Herr König, vielen herzlichen Dank für das Gespräch!
Zur Person
Prof. Dr. Markus König forscht und lehrt als Professor an der Ruhr-Universität Bochum seit Oktober 2009. Sein akademischer Werdegang begann mit einem Abschluss in Bauingenieurwesen mit Schwerpunkt Angewandte Informatik an der Leibniz Universität Hannover, wo er am Institut für Bauinformatik seine Promotion zur kooperativen Gebäudeplanung abschloss. Im Anschluss hatte er die Junior-Professur für Theoretische Methoden des Projektmanagements an der Bauhaus-Universität Weimar inne und nahm aktiv an zahlreichen Forschungsprojekten zum Thema BIM teil.
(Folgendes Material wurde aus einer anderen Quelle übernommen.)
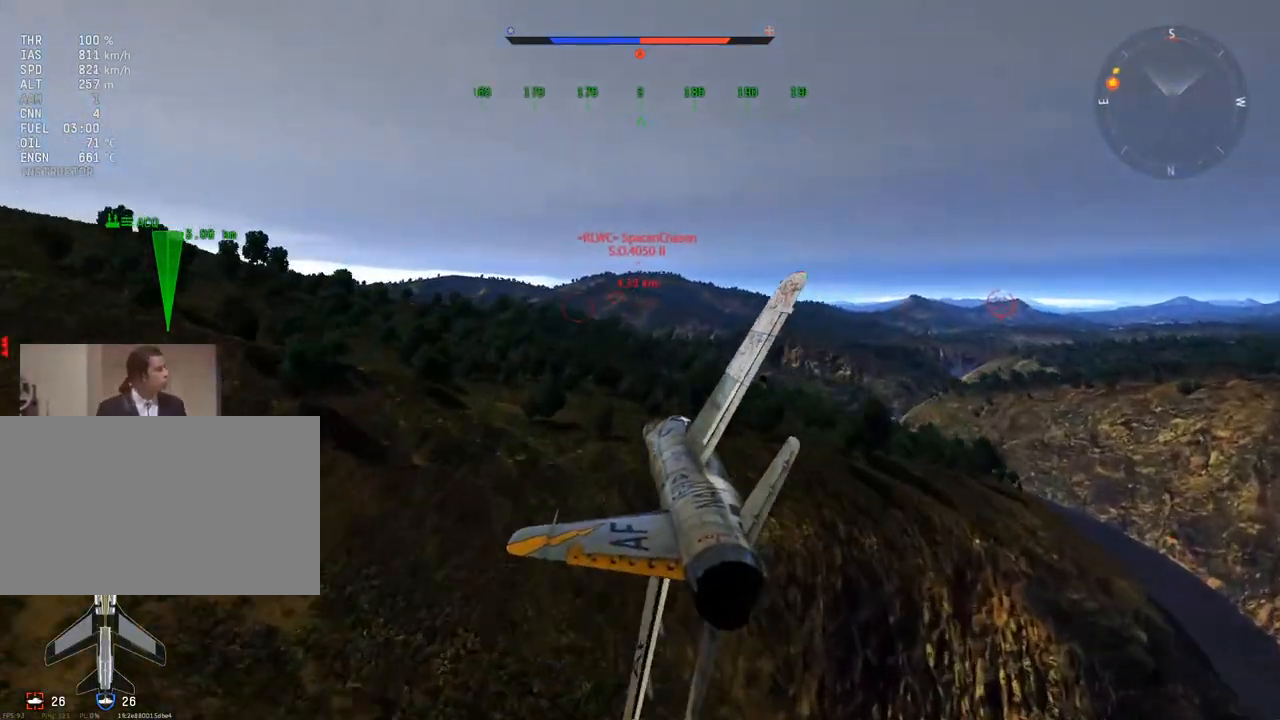
{"keys": ["a"], "mouse": [], "mouse_move": "still", "events": [[450, "a", "down"]]}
Als Vorsitzender des Arbeitskreises Bauinformatik (2012-2016) spielte er eine Schlüsselrolle bei der Entwicklung des ersten nationalen BIM-Curriculums für deutsche Universitäten, als Herausgeber veröffentlichte er unter anderem das Buch "Building Information Modeling: Technologische Grundlagen und industrielle Praxis". Für seine „Verdienste bei der Entwicklung und Einführung des digitalen Bauens in Deutschland“ erhielt er den Preis der Bauindustrie Niedersachsen-Bremen im Jahr 2017 und die Konrad-Zuse-Medaille im Jahr 2020.